### What this exercise asks:
#1 Reproduce the stretch of the SQL passage from "Visualization of a" through "book (if any)." word for word.
#2 Answer these from the SQL passage:
(a) Which storage engine is the images table created with?
(b) Which column is declared as the primary key?
(c) To what value is the rownum variable reset each time the bookid changes?
#3 Decide whether each statement agrees with the SQL passage, giving yes or no and the words that settle it:
(a) The upvotes column was introduced by OP.
(b) The final query keeps rows with any rownum value.
(c) The row with poster "pqr" has 100 upvotes.

### Passage shown:
----
Data Changes from original question.

Mainly the new upvotes column.

The below includes a tie-break row added.

create table images 
(   bookid int, 
    poster varchar(150) primary key, 
    bucketid int, 
    upvotes int -- a new column introduced by OP
) ENGINE=InnoDB;

insert into images values (1,"xxx",12,27);
insert into images values (5,"pqr",11,0);
insert into images values (5,"swt",11,100);
insert into images values (2,"yyy",77,65);
insert into images values (1,"qwe",111,69);
insert into images values (1,"blah_blah_tie_break",111,69);
insert into images values (3,"qwqqe",14,81);
insert into images values (1,"qqawe",8,45);
insert into images values (2,"z",81,79);

Visualization of a Derived Table

This is just to assist in visualizing an inner piece of the final query. It demonstrates the gotcha for tie-break situations, thus the rownum variable. That variable is reset to 1 each time the bookid changes otherwise it increments. In the end (our final query) we only want rownum=1 rows so that max 1 row is returned per book (if any).
----
### Dataset:

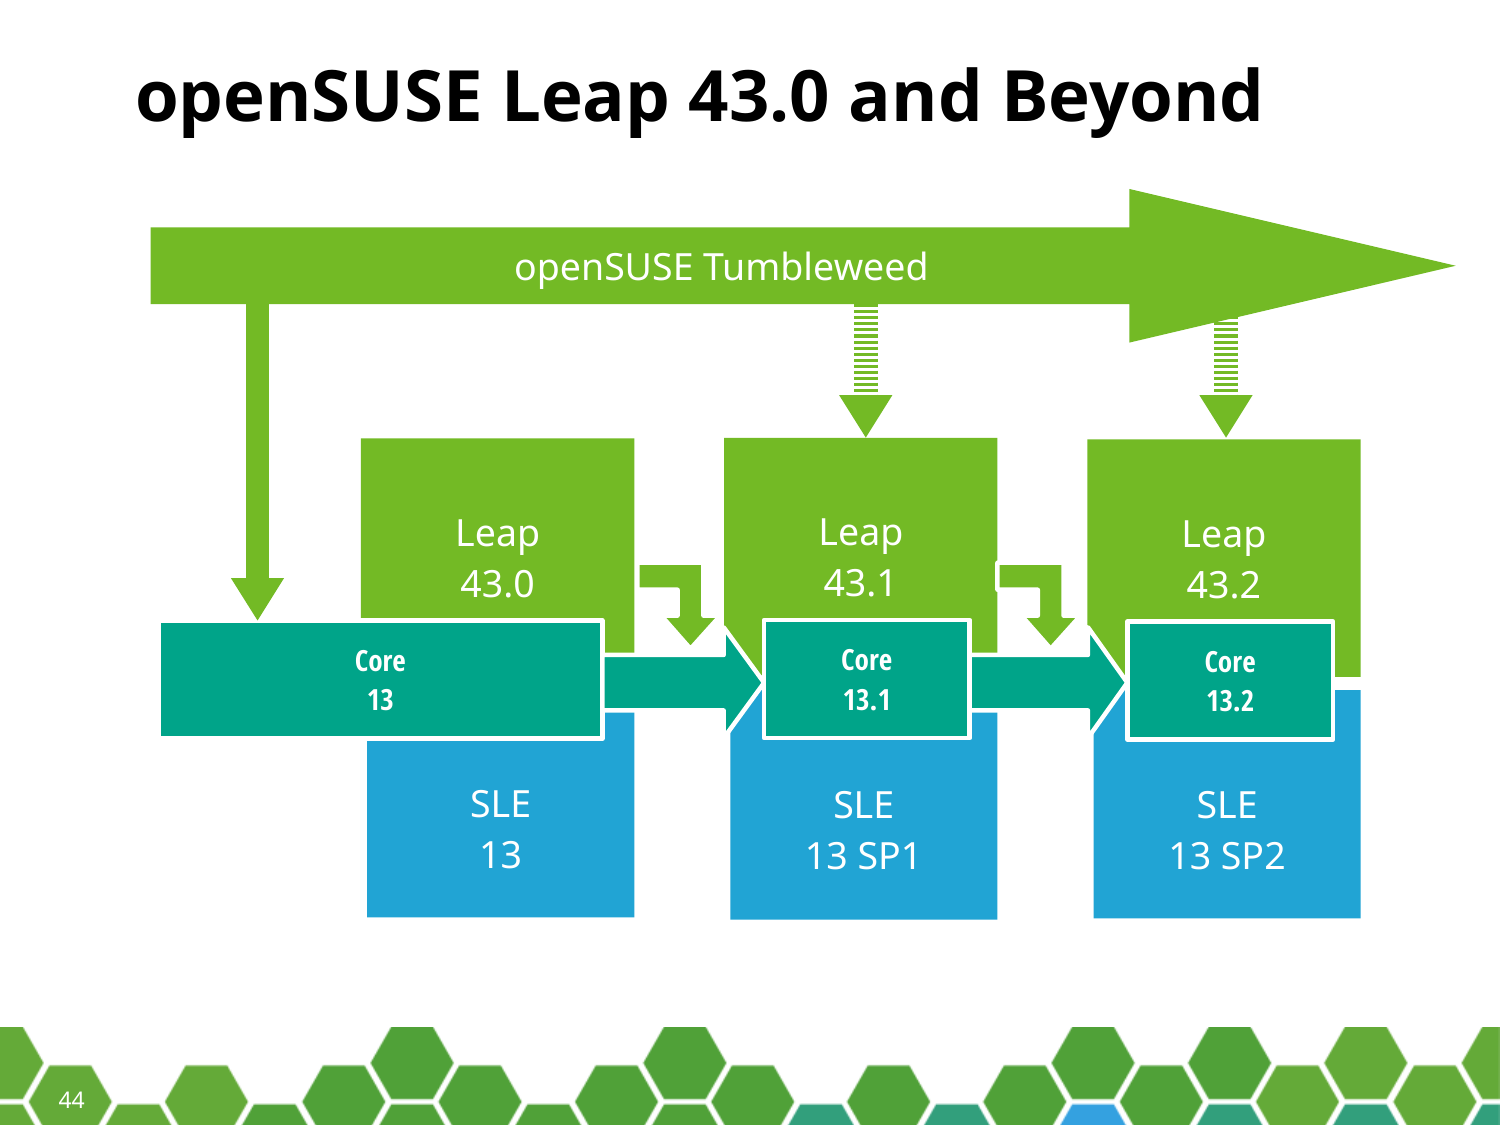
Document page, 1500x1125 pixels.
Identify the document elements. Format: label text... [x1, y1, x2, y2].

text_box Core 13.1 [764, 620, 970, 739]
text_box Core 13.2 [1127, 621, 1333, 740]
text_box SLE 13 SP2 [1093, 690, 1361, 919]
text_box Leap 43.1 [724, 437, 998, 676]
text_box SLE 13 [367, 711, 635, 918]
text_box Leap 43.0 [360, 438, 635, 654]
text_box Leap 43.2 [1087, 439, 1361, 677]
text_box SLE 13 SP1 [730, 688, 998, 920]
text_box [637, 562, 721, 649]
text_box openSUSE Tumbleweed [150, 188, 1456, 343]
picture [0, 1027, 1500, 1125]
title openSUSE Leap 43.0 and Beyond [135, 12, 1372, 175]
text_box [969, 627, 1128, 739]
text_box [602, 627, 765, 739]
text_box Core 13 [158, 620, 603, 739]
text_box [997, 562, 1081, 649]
----
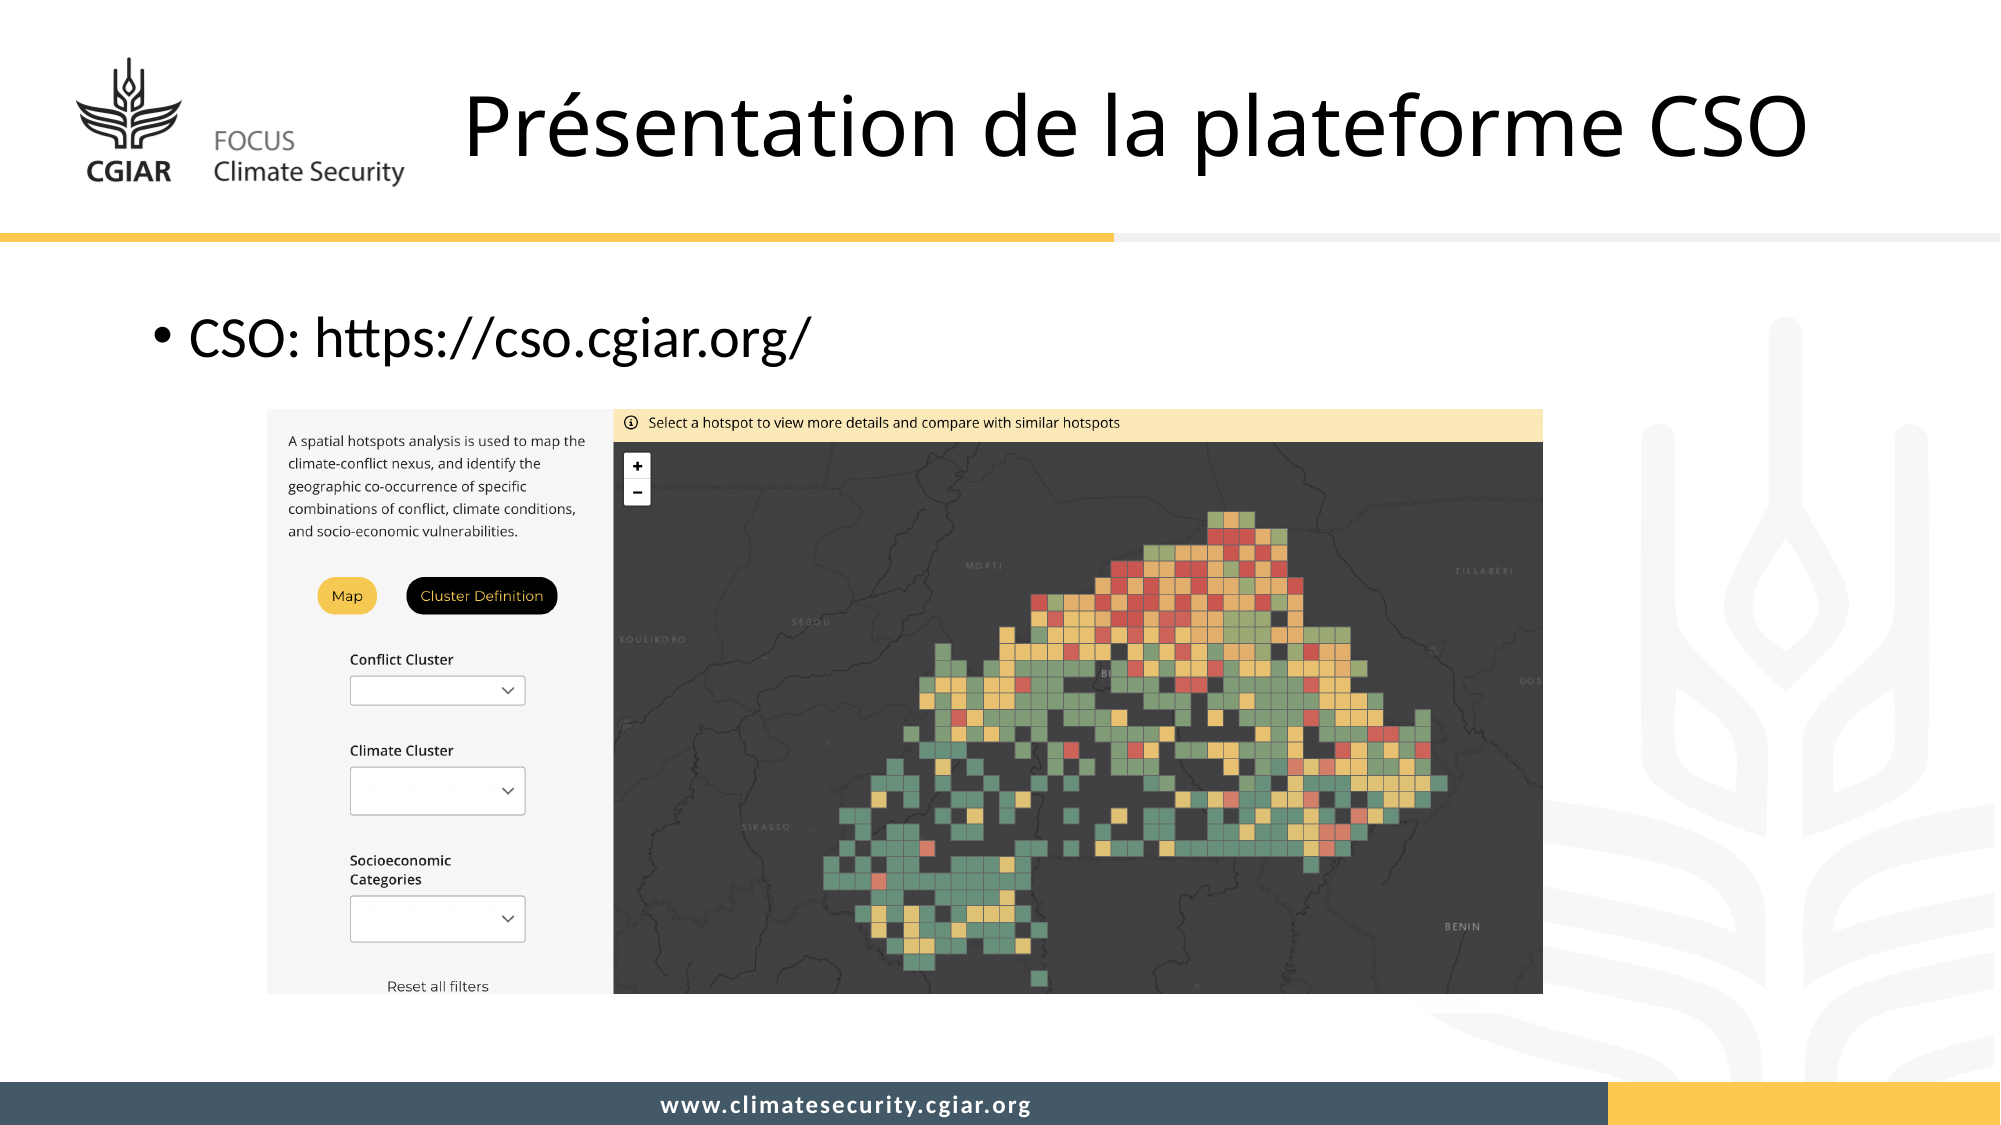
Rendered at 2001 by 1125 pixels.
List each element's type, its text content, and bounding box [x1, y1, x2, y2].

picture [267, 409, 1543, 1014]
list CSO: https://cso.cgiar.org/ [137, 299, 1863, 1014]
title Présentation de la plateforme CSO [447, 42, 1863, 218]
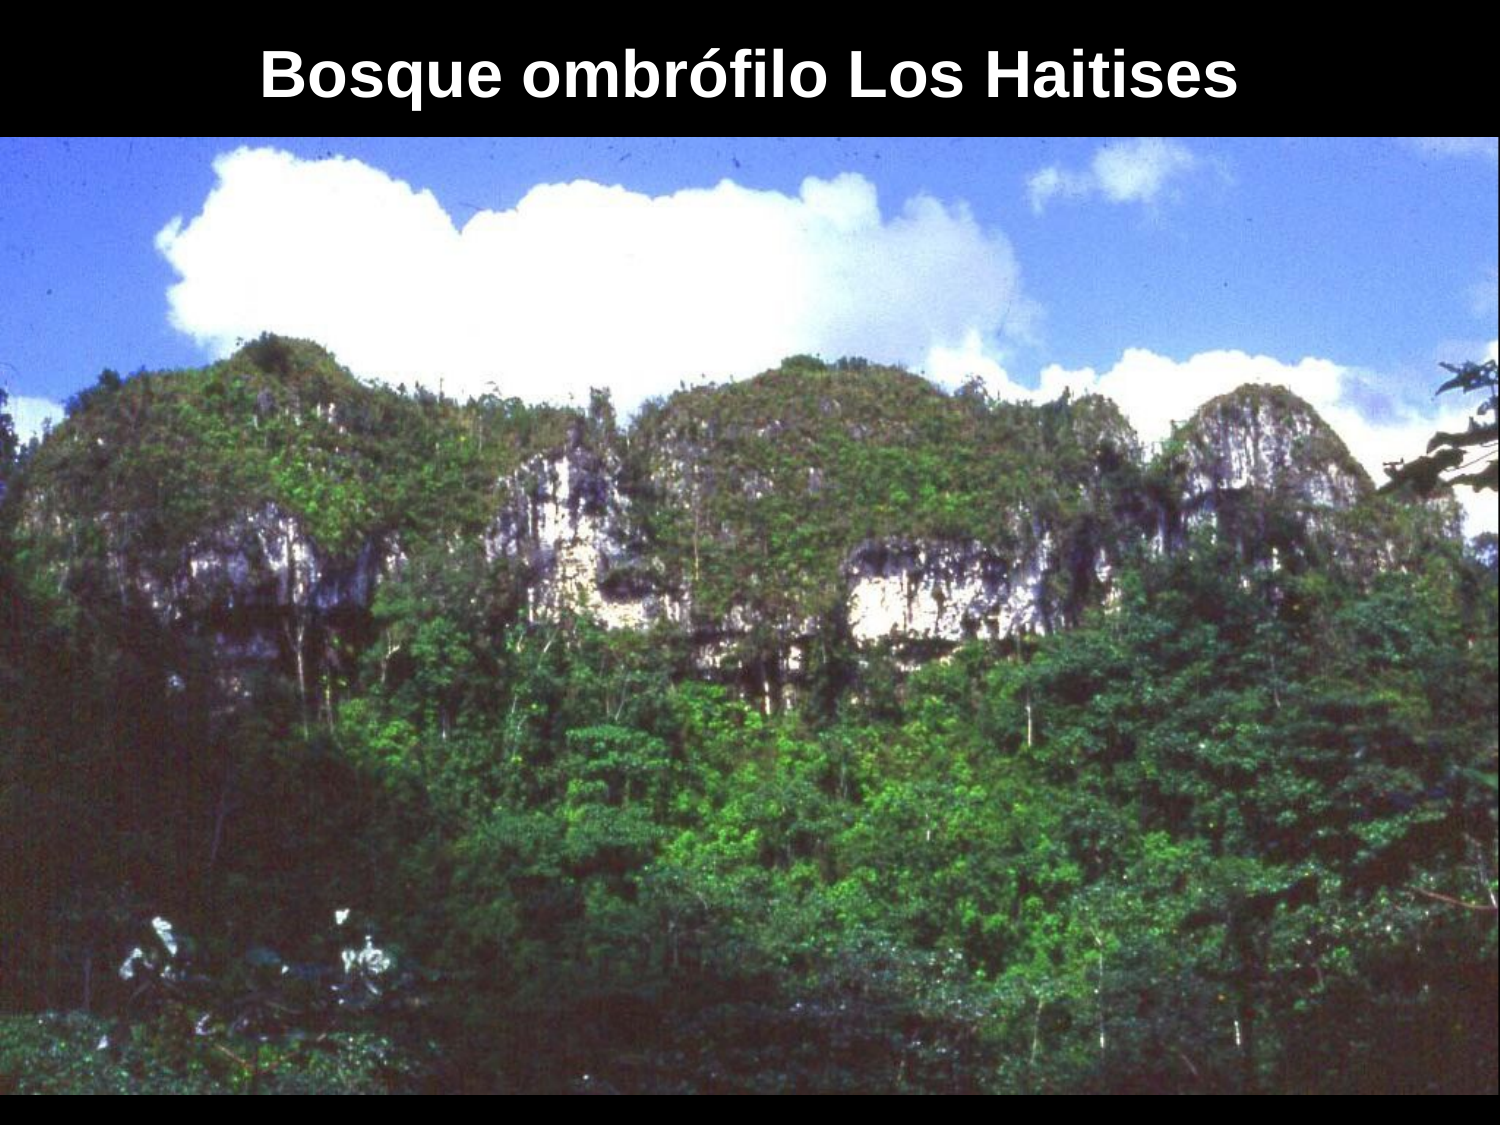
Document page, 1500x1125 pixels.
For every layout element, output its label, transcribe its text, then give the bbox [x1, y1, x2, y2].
----
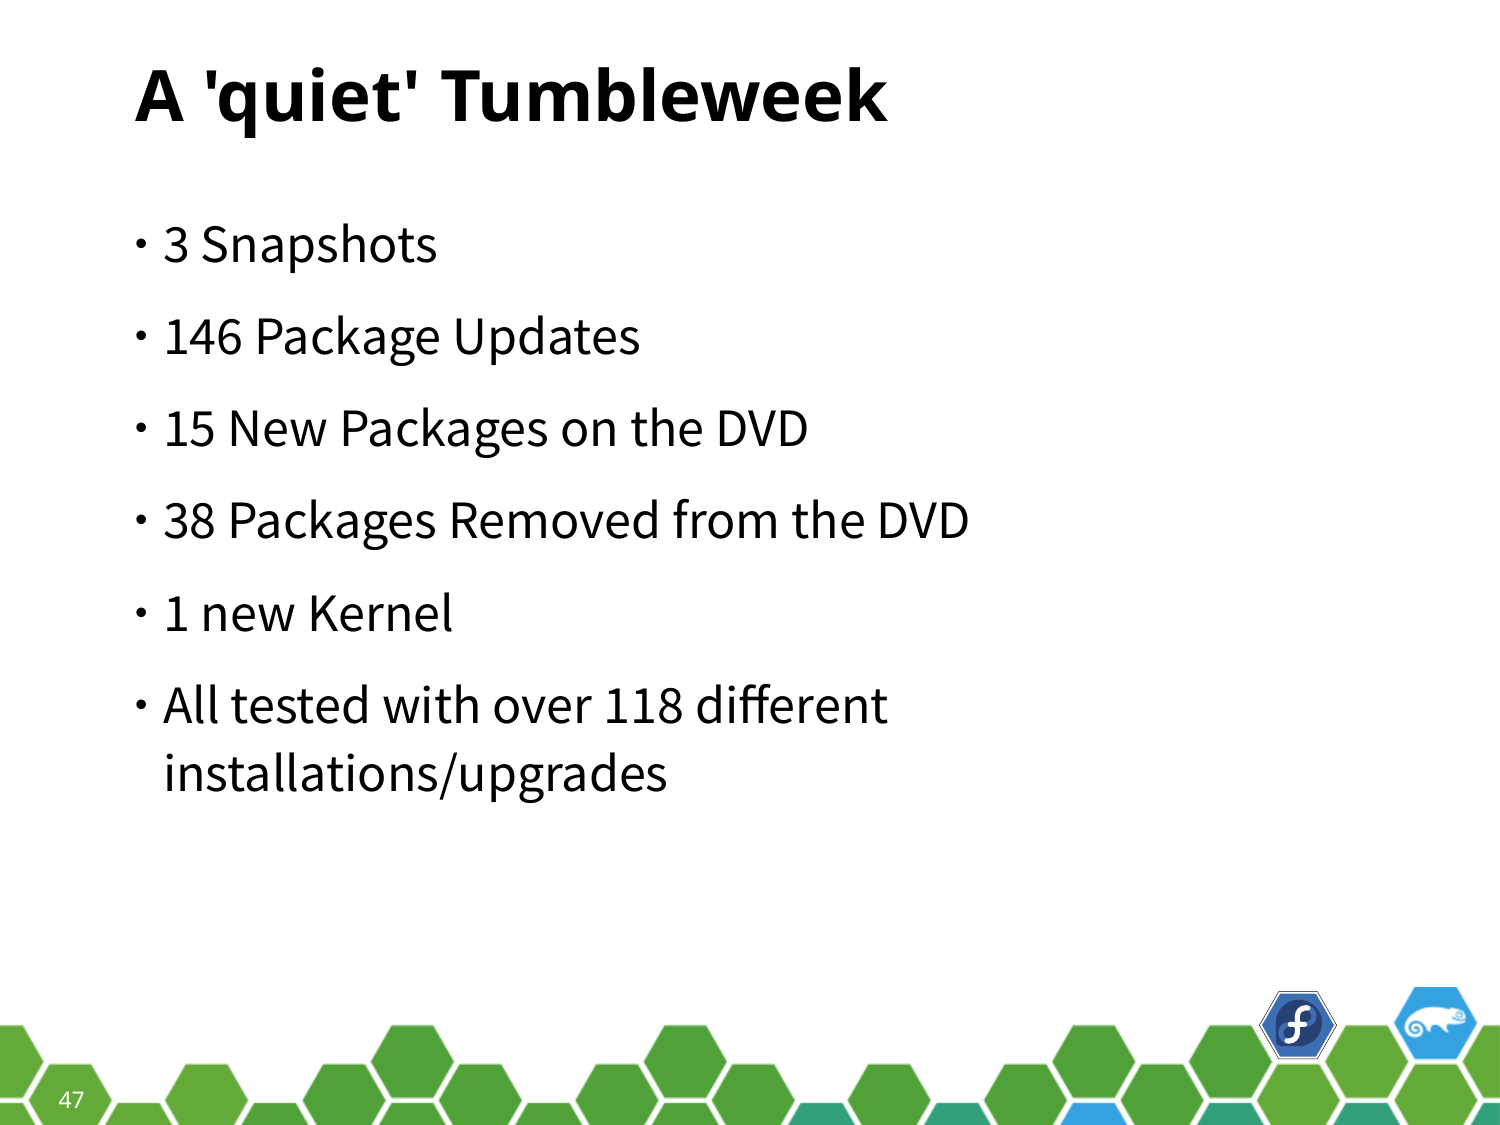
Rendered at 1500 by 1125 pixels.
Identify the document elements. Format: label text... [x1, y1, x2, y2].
----
### Expected answers:
#1
Visualization of a Derived Table

This is just to assist in visualizing an inner piece of the final query. It demonstrates the gotcha for tie-break situations, thus the rownum variable. That variable is reset to 1 each time the bookid changes otherwise it increments. In the end (our final query) we only want rownum=1 rows so that max 1 row is returned per book (if any).

#2
(a) InnoDB
(b) poster
(c) 1

#3
(a) Yes: "a new column introduced by OP"
(b) No: "we only want rownum=1 rows"
(c) No: "insert into images values (5,"pqr",11,0);"